Extracted records
[start]

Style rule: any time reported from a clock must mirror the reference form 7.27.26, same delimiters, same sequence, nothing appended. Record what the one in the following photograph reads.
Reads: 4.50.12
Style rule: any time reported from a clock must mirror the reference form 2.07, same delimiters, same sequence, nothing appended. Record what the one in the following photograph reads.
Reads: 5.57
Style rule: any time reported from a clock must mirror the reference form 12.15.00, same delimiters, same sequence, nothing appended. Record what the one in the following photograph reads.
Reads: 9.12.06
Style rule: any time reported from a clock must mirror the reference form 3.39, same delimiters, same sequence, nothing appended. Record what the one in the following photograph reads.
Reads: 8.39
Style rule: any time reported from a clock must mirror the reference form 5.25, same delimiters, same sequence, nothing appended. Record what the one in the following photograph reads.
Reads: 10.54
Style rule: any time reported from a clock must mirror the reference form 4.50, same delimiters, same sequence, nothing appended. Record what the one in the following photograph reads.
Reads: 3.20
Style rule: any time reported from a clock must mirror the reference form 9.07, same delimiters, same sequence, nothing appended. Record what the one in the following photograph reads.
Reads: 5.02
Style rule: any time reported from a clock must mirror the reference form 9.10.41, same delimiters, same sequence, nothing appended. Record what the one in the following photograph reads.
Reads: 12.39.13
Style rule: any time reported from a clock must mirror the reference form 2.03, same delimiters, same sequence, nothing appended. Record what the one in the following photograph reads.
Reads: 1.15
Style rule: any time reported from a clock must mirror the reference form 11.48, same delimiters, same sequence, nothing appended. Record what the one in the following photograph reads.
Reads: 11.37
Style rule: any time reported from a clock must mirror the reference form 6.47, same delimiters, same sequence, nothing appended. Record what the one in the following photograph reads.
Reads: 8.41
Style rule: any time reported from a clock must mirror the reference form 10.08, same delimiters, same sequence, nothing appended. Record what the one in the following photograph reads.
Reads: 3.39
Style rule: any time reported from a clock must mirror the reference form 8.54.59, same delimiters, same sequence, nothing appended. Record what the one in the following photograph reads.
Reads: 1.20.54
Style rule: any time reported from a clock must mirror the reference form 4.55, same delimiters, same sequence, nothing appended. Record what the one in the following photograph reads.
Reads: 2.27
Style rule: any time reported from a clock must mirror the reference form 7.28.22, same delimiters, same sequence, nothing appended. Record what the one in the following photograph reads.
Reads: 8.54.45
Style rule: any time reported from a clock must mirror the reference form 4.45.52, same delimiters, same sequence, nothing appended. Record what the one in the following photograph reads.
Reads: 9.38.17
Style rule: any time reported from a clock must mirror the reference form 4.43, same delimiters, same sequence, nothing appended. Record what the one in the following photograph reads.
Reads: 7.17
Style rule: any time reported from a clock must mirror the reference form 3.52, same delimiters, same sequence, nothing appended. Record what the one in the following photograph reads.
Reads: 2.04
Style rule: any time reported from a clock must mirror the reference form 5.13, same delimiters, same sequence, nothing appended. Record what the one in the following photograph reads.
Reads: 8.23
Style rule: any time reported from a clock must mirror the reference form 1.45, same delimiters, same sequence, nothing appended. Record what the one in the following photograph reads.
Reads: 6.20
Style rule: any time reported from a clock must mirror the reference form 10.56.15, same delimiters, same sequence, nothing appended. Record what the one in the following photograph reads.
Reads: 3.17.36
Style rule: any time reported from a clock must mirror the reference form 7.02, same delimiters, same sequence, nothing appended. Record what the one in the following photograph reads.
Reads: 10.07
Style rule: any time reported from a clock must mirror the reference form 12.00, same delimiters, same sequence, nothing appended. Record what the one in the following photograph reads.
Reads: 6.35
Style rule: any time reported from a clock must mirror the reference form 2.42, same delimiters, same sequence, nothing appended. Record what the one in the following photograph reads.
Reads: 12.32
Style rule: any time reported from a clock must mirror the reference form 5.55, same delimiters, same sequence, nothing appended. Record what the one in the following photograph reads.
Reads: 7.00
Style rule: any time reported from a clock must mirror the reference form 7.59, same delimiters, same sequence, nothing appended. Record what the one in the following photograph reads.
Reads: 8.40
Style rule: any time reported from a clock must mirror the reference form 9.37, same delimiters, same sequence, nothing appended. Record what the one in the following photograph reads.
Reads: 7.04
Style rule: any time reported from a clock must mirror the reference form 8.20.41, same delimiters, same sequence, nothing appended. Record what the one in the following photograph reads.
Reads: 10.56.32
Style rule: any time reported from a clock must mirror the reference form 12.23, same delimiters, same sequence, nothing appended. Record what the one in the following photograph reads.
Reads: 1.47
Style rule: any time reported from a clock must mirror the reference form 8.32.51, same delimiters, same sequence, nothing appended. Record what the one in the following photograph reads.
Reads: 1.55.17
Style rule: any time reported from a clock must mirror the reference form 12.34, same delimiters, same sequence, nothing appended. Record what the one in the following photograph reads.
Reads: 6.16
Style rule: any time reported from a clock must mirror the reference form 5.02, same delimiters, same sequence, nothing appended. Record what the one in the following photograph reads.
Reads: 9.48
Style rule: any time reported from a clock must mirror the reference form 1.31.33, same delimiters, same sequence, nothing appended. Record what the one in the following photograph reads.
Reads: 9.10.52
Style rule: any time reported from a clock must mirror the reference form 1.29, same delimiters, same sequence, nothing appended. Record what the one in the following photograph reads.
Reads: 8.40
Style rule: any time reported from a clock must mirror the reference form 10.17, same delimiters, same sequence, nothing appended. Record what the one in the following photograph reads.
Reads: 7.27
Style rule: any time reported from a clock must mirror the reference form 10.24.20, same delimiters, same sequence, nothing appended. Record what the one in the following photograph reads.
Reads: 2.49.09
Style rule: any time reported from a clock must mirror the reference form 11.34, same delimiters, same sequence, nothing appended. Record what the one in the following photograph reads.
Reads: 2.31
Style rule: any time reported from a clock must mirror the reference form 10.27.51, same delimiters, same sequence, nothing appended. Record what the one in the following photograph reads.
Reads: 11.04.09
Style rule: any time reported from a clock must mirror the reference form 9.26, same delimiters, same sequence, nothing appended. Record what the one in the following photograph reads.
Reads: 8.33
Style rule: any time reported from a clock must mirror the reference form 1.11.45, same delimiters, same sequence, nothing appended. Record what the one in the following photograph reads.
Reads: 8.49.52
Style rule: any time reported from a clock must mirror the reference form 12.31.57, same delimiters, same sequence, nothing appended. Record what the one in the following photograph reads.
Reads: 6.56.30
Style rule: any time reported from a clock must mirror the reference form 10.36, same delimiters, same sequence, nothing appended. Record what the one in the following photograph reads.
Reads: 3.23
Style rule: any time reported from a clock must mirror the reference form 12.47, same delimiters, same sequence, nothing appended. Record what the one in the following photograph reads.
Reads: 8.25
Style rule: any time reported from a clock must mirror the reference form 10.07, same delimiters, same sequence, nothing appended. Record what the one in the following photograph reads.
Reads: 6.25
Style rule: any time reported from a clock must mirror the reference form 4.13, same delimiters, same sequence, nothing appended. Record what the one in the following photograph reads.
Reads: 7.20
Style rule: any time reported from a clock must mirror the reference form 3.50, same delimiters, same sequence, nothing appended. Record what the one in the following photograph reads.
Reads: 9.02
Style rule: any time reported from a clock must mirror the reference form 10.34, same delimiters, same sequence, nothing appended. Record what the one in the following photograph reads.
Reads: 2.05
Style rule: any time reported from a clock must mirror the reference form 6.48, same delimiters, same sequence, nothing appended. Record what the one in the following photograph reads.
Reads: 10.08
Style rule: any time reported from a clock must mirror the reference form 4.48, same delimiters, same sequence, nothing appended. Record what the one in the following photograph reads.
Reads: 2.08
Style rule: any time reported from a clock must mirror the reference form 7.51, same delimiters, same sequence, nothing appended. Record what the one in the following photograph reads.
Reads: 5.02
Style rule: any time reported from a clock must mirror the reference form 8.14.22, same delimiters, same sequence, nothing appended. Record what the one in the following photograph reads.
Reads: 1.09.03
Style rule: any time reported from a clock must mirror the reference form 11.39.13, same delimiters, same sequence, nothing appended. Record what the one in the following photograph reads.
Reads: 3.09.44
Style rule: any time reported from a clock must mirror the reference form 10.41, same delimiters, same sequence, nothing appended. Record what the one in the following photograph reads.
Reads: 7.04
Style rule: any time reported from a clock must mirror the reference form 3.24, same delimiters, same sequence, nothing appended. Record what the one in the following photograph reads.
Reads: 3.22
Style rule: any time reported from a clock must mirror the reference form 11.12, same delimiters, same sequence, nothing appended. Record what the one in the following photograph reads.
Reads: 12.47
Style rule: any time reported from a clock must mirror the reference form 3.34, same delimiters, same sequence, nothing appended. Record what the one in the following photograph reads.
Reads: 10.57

[end]

Stated exercise
Quote the part of the items that opens with the line containing "form 10.27.51, same" and closes with the line containing "Reads: 6.56.30", reproducing each line without any change.

Task solution
Style rule: any time reported from a clock must mirror the reference form 10.27.51, same delimiters, same sequence, nothing appended. Record what the one in the following photograph reads.
Reads: 11.04.09
Style rule: any time reported from a clock must mirror the reference form 9.26, same delimiters, same sequence, nothing appended. Record what the one in the following photograph reads.
Reads: 8.33
Style rule: any time reported from a clock must mirror the reference form 1.11.45, same delimiters, same sequence, nothing appended. Record what the one in the following photograph reads.
Reads: 8.49.52
Style rule: any time reported from a clock must mirror the reference form 12.31.57, same delimiters, same sequence, nothing appended. Record what the one in the following photograph reads.
Reads: 6.56.30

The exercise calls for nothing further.